A spot on the Pittsburgh Penguins' regular-season roster remains uncertain for defenseman Olli Maatta, but the 19-year-old's performance throughout training camp might have him on the cusp of becoming a prominent piece of their defense.
The second of Pittsburgh's 2012 first-round picks (No. 22), Maatta went into the Penguins' preseason game Wednesday at the Detroit Red Wings (7:30 p.m. ET, NHLN-US) still with a chance to make the Penguins' opening-day roster. The Jyvaskyla, Finland native has spent time skating alongside Kris Letang, a Norris Trophy candidate last season, in three preseason games entering Wednesday and has fit in well.
"It's awesome to play with the big guys and learn from them," Maatta said. "That's a big thing for me. I'm trying to learn a lot of things here."
A player's age could become apparent while playing alongside, and against, some of the League's marquee names, but Penguins coach Dan Bylsma said he's been impressed with Maatta's ability to not just keep up, but match the veterans he's played against.
"He's a solid defender," Bylsma said. "He's dependable, he skates well.

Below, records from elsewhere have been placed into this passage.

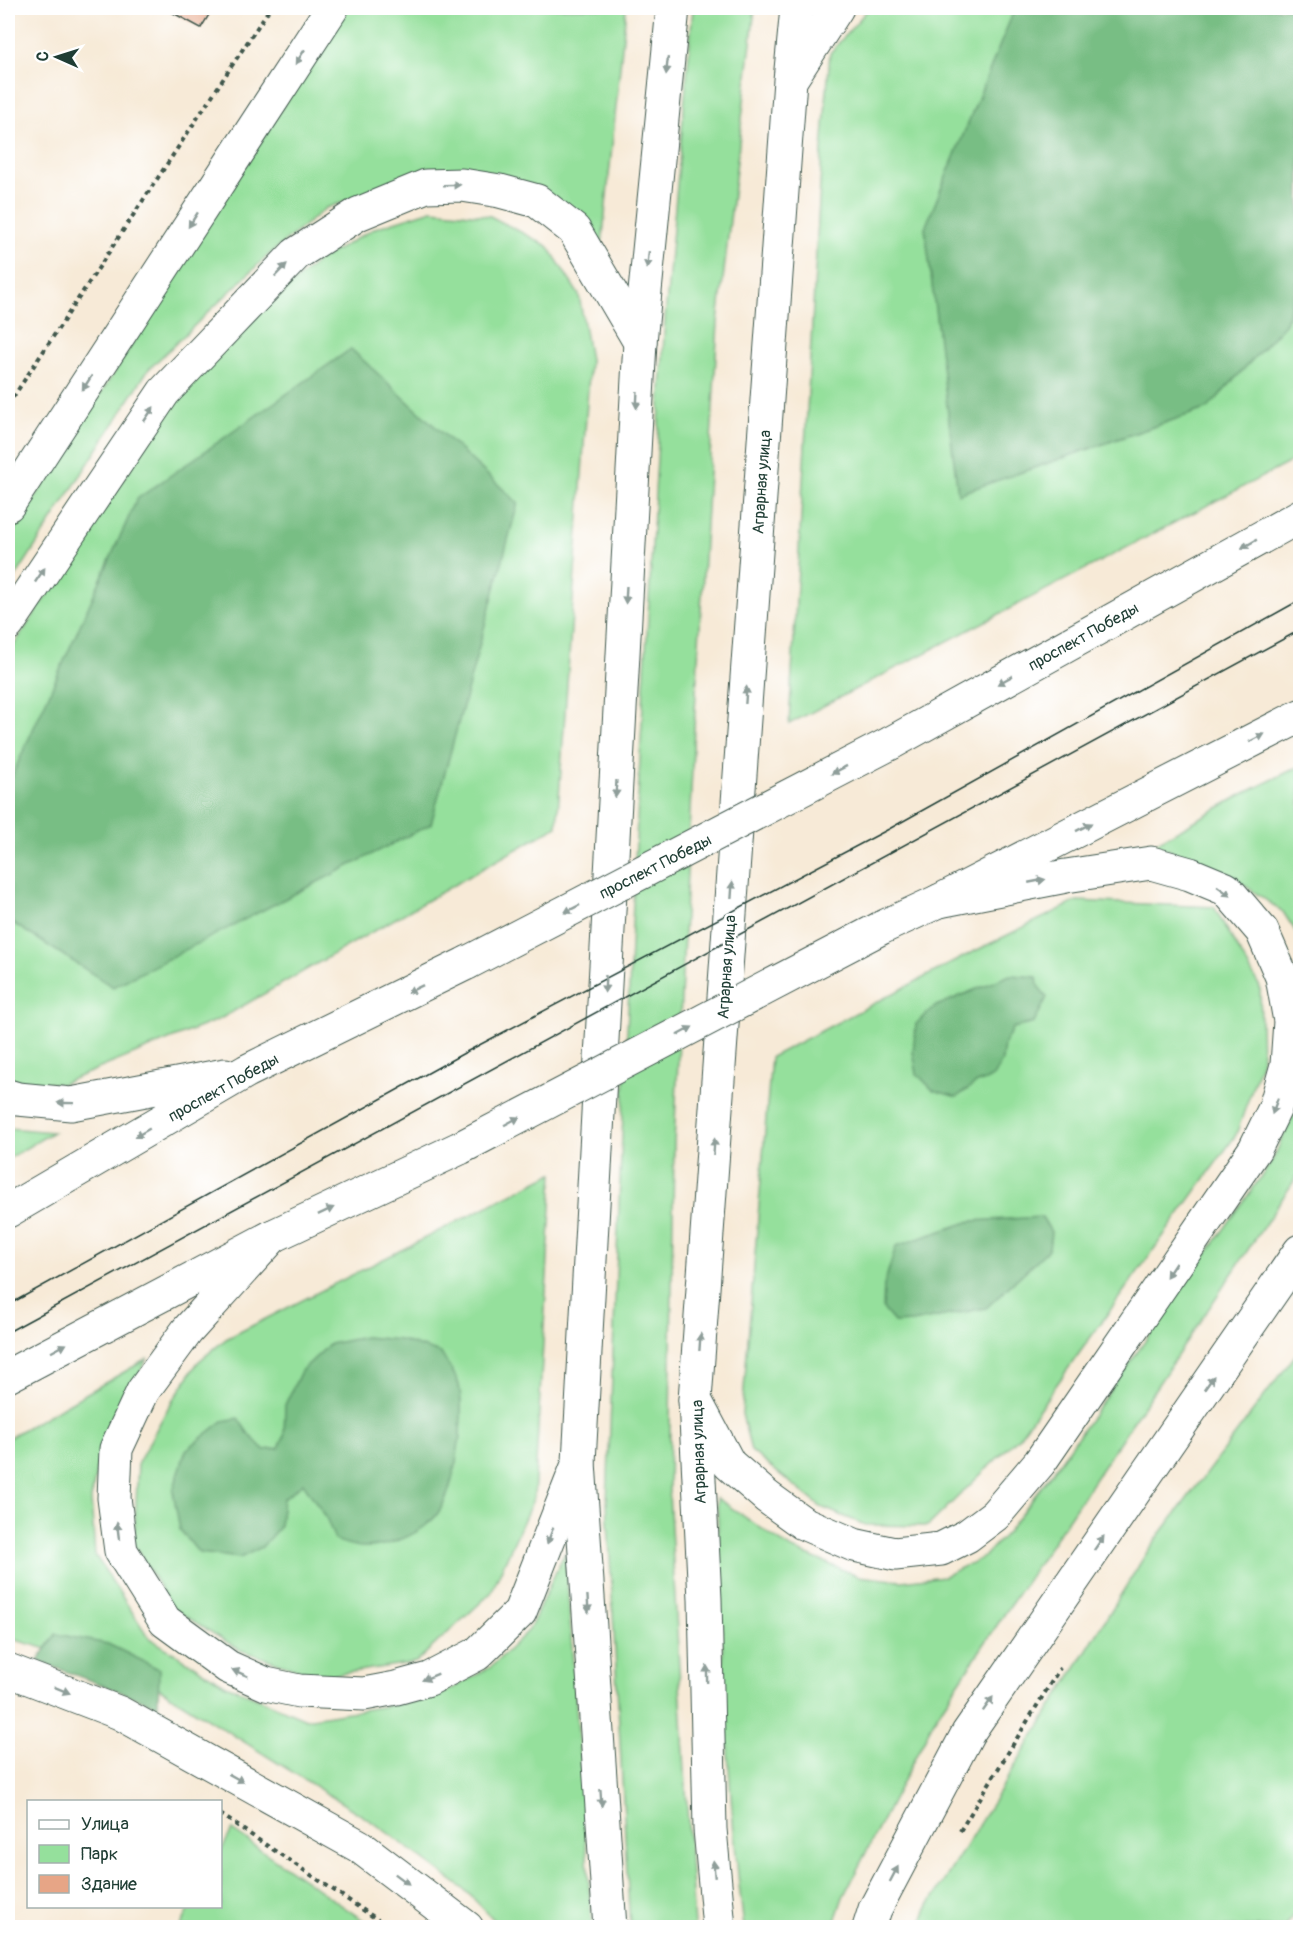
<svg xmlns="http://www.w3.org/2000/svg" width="1308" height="1935" viewBox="0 0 1308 1935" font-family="Pangolin,sans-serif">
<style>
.green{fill:#95e09c;stroke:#5a8e68;stroke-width:1.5}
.forest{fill:#78be84;stroke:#4c7e5c;stroke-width:1.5}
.building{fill:#e7a586}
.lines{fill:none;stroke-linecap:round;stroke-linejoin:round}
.secondary-casing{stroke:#3f574c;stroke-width:35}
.primary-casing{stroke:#3f574c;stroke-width:35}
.path{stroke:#3f574c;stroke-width:4;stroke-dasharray:4.5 4.5;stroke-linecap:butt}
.secondary{stroke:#fff;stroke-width:33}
.primary{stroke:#fff;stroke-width:33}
.tram{stroke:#1f3d34;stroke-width:1.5}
.primary-bridge-casing{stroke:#3f574c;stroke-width:35;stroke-linecap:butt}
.primary-bridge{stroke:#fff;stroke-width:33}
.oneway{fill:#8f9e9a}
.labels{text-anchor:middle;stroke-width:5;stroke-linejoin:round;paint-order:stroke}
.street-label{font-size:16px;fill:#1f3d34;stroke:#fff}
</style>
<rect width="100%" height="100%" fill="#fff"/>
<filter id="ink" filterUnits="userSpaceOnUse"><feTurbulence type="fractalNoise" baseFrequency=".0167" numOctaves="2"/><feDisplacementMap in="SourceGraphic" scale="12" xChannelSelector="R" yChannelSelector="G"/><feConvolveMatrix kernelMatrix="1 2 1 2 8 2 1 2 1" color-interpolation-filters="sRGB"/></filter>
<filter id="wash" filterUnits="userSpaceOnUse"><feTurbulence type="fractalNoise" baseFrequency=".008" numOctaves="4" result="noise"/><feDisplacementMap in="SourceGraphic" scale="24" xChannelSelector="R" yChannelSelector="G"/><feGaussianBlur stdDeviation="1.35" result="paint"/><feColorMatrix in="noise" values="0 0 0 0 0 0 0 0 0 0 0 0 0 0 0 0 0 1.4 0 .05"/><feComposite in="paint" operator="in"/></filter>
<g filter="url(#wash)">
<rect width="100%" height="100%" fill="#f7ead7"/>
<g class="green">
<path d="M345,8H626L602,245L436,171L326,208L265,258L148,370L8,589V540Z"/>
<path d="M693,8H755L718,322L694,728L674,1144L669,1493L694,1927L630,1928L607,1502L620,1178L640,757L665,318Z"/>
<path d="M869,8H1300V457L789,724L822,150L830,53Z"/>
<path d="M432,210L490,216L548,246L579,295L590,360L557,826L220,1019L61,1084L8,1080V654L177,397L248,323L319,260L375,228Z"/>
<path d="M1300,766V938L1283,912L1228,874L1154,844L1241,795Z"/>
<path d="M1077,901L1214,907L1260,987L1262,1060L1236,1135L1019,1437L928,1526L865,1525L821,1507L751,1451L742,1414L771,1057L969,954Z"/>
<path d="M1300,1100V1172L937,1715L843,1897L833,1927H744C726,1785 722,1641 717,1498L790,1548L858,1576L902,1581L944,1576L984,1557L1008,1531L1057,1466L1272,1161Z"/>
<path d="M8,1128L53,1132L8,1159Z"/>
<path d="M553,1173L534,1497L491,1593L416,1662L320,1677L240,1650L172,1608L134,1544L138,1463L168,1408L198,1362L226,1339Z"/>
<path d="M1300,1349V1904L1286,1927H920L926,1910L1149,1549Z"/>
<path d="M147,1359L100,1450L91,1499L95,1555L149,1638L226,1685L306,1719L435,1698L491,1667L529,1630L565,1552L592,1927H501L465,1890L377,1825L136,1674L8,1638V1438Z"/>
<path d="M232,1830L373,1927H180L191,1907L220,1906L221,1851Z"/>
</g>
<g class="forest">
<path d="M1015,8H1300V273L1286,323L1208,408L958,494L925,228Z"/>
<path d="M351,349L518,503L431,824L113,987L8,920V785L137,499Z"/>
<path d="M1010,975L1037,977L1038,986L1047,997L1034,1023L1013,1028L1004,1044L1002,1060L993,1077L975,1084L957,1097L933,1090L917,1074L913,1052L916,1024L934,1007Z"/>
<path d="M1042,1217L1051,1232L1049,1249L986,1308L912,1322L895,1323L883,1309L884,1285L896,1246L971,1221Z"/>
<path d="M365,1337L400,1340L441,1353C446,1363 456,1374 459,1385C466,1417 456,1500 430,1522C413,1537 385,1548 362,1547C353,1547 344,1543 335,1540L326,1517L303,1483L283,1499L280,1526L262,1547L240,1558L199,1553L180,1530L173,1491L186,1450L223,1421L238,1418L248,1433L264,1450L279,1448L284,1436L285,1405L301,1371L330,1344Z"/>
<path d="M56,1634L108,1644L159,1669L158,1706L38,1661Z"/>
</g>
<g id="blocks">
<path class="building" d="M164,8H213L201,28Z"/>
</g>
</g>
<g filter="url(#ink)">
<use href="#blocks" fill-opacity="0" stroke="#3f574c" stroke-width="1.5"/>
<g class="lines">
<g class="secondary-casing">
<g id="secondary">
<path d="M695,1400L705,1599L710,1829L719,1928"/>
<path d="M579,1462L610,1928"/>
<path d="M8,1670L120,1713L359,1846L467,1928"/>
<path d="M869,1928L875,1909L968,1733L1300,1251"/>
</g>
</g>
<g class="primary-casing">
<g id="primary">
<path d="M797,8L790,80L695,1400L729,1464L767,1497L803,1523L854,1545L895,1554L941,1549L967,1536L995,1515L1040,1462L1255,1149L1275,1108L1287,1065L1290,1021L1282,977L1262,931L1226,889L1190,874L1151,863L1066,876L939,901"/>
<path d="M793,76L837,8"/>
<path d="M8,505L332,8"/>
<path d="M8,624L164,392L296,254L358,214L426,186L462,185L500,191L537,201L574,230L640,342"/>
<path d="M891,743L1300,516"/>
<path d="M881,928L939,901L1300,716"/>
<path d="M8,1096L18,1099L71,1104L225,1075"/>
<path d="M8,1211L247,1071L467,963"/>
<path d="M273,1236L187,1331L143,1391L116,1449L114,1498L121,1551L165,1621L228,1667L266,1684L299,1691L364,1694L396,1688L429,1679L477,1654L520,1612L579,1462L640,342L673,8"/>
<path d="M8,1376L273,1236L460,1148"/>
</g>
</g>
<g class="path">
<path d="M8,405L270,8"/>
<path d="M220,1814L390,1928"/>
<path d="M960,1831L1060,1668"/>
</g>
<use href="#secondary" class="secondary"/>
<use href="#primary" class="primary"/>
<g class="tram">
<path d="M8,1305L466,1052L889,829L1300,600"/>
<path d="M8,1332L1300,630"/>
</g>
<g class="primary-bridge-casing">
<g id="primary-bridge">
<path d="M467,963L891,743"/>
<path d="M460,1148L881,928"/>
</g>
</g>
<use href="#primary-bridge" class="primary-bridge"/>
</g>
<defs><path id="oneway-solid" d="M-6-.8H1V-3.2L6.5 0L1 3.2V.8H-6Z" transform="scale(1.5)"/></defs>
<g class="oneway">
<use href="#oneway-solid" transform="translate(300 57) rotate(123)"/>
<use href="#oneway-solid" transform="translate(667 66) rotate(96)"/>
<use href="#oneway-solid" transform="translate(452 185) rotate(-2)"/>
<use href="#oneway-solid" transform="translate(193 220) rotate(123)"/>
<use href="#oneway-solid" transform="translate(648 260) rotate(96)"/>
<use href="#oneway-solid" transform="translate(281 270) rotate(-46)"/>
<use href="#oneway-solid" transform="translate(87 383) rotate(123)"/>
<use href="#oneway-solid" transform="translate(637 400) rotate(93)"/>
<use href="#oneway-solid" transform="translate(149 414) rotate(-56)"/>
<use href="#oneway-solid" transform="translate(1249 544) rotate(151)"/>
<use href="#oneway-solid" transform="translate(40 575) rotate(-56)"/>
<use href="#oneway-solid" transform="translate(626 595) rotate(93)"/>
<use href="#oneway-solid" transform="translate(1005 680) rotate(151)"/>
<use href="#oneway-solid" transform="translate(746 695) rotate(-86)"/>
<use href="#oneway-solid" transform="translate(1257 738) rotate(-27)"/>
<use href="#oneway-solid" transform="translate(839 770) rotate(153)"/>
<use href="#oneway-solid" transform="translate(616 789) rotate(93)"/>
<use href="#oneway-solid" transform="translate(1084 827) rotate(-27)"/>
<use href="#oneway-solid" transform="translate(1037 881) rotate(-11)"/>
<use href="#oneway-solid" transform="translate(732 890) rotate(-86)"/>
<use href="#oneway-solid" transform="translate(1224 891) rotate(36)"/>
<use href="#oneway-solid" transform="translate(572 909) rotate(153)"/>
<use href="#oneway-solid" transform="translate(605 984) rotate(93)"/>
<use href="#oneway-solid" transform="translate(415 989) rotate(154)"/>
<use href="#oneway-solid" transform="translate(685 1031) rotate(-28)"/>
<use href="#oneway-solid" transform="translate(66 1103) rotate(-179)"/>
<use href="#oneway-solid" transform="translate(1275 1106) rotate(110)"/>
<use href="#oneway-solid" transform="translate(512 1121) rotate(-28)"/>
<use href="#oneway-solid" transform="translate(142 1133) rotate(150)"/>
<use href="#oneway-solid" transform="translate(714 1147) rotate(-86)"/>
<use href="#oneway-solid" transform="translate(326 1211) rotate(-25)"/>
<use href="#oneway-solid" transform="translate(1171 1270) rotate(124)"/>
<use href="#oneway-solid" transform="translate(700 1342) rotate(-86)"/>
<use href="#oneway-solid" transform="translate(59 1348) rotate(-28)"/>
<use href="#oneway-solid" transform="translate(1209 1383) rotate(-55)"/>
<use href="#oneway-solid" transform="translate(118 1531) rotate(-97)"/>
<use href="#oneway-solid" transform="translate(550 1536) rotate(111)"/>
<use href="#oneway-solid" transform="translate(1099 1543) rotate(-55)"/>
<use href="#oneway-solid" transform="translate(588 1604) rotate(86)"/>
<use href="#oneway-solid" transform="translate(240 1673) rotate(-157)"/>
<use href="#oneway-solid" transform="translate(707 1674) rotate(-91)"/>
<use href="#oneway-solid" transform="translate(430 1677) rotate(158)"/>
<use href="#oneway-solid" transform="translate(62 1690) rotate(22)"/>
<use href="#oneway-solid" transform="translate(988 1704) rotate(-55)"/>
<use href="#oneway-solid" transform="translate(236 1778) rotate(29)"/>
<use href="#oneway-solid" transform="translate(601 1798) rotate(86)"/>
<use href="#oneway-solid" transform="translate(714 1869) rotate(-95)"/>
<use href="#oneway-solid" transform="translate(894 1874) rotate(-62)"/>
<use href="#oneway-solid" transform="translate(402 1879) rotate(37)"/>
</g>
</g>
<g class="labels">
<g class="street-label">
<text transform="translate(761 482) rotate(-86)" y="6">Аграрная улица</text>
<text transform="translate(1083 636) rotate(-29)" y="6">проспект Победы</text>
<text transform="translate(655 866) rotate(-27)" y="6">проспект Победы</text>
<text transform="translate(726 967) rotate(-86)" y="6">Аграрная улица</text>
<text transform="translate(223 1087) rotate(-29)" y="6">проспект Победы</text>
<text transform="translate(698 1452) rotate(-92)" y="6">Аграрная улица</text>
</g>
</g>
<rect width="1308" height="1935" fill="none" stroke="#fff" stroke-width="30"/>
<rect x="27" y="1800" width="195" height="108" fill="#ffffff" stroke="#a5b1ae" stroke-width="1.5"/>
<rect x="39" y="1820" width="30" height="9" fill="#ffffff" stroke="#a5b1ae" stroke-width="1.5"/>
<text x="81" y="1830" font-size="18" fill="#1f3d34">Улица</text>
<rect x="39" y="1845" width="30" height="18" fill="#95e09c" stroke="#a5b1ae" stroke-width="1.5"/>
<text x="81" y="1860" font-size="18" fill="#1f3d34">Парк</text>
<rect x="39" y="1875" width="30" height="18" fill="#e7a586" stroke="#a5b1ae" stroke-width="1.5"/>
<text x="81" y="1890" font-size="18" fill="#1f3d34">Здание</text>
<g transform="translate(57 57) rotate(273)" stroke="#ffffff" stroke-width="4.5" paint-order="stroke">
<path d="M0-4.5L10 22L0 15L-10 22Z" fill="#1f3d34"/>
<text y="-9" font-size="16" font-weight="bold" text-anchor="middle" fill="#1f3d34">С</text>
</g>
</svg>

Good, solid execution with the puck and he's been that in the opportunities that he's had. He's very good at creating separation and making a play with the puck afterwards.
"He's had a good camp at this point in time."
Playing with Letang, Maatta frequently has faced the opposition's top forwards, including the Red Wings' Pavel Datsyuk and Henrik Zetterberg on Sept. 16. If Maatta was nervous while facing the two seasoned stars, it didn't show during his 18:49 of ice time, third among Pittsburgh's defensemen that game.
"It's awesome [playing against star players]," Maatta said. "I think you learn what you have to do better and you learn what it's going to be like. That's a big thing for me and it's motivation playing against Zetterberg and Datsyuk. I saw how good of players they are and [asked myself] what should I do to stop them.
"It had me thinking that I have to get a lot better."
Maatta is a solid two-way defenseman and his puck movement has been crisp in the preseason. But despite Bylsma's praise of his skating, he believes Maatta needs to improve his movement and, at 6-foot-2 and 202 pounds, hopes he becomes more physical to develop into the all-round player the Penguins envision.
"I have to get stronger of course," he said. "I also have to work on my skating a lot. I've been working on it a lot and I've been improving it, but I still have to make some big steps with it."
In time, Maatta could be a valuable addition to Pittsburgh's special teams, but has made a few mental errors on the penalty kill.
He logged 3:26 shorthanded ice time, third among Pittsburgh's defensemen, against the Chicago Blackhawks on Sept. 23. While the Penguins held Chicago to one power-play goal on six chances, Maatta was forced into a few turnovers that could have been avoided, including one in front of Pittsburgh's net.
But the Penguins are confident Maatta will begin to make the correct reads with further experience and believe he has developed more quickly than they anticipated.
"For his age, playing at this level right now, he's a good defenseman," Letang said. "He doesn't get caught out of position [and] he can actually join the attack too. He's impressed me the first few days."
The veteran defensemen are trying to further expedite Maatta's development by teaching him all they can while in camp, in case he doesn't make the regular-season roster.
"You want to make him comfortable coming into training camp," Letang said. "I remember when I was a younger guy, guys took me under their wings and it helps. It's easier to adapt and I think it's something we have to do with guys like him, who are 19 years old."
Along with his play the past two weeks, which includes leading the team with a plus-2 rating, Maatta's track record with the London Knights of the Ontario Hockey League has the Penguins confident he will be prepared to make an impact soon.
Maatta has 70 points (13 goals, 57 assists) in two seasons with the Knights while helping the team win consecutive OHL championships. He led London’s defensemen with eight goals, 30 assists and 38 points last season while tying for first on the team and sixth in the league with 23 postseason points.
He made his professional debut last season, skating in three games with the Penguins' American Hockey League affiliate, the Wilkes-Barre/Scranton Penguins, during the Eastern Conference Final against the Syracuse Crunch.
"I have seen Olli play the last couple years, read on Olli being a guy who is ready to take the next step in his career," Bylsma said. "He played a really impressive game last year in the American league when he went down there.
"So I'm expecting him to be a guy who's really close to being an NHL type of player."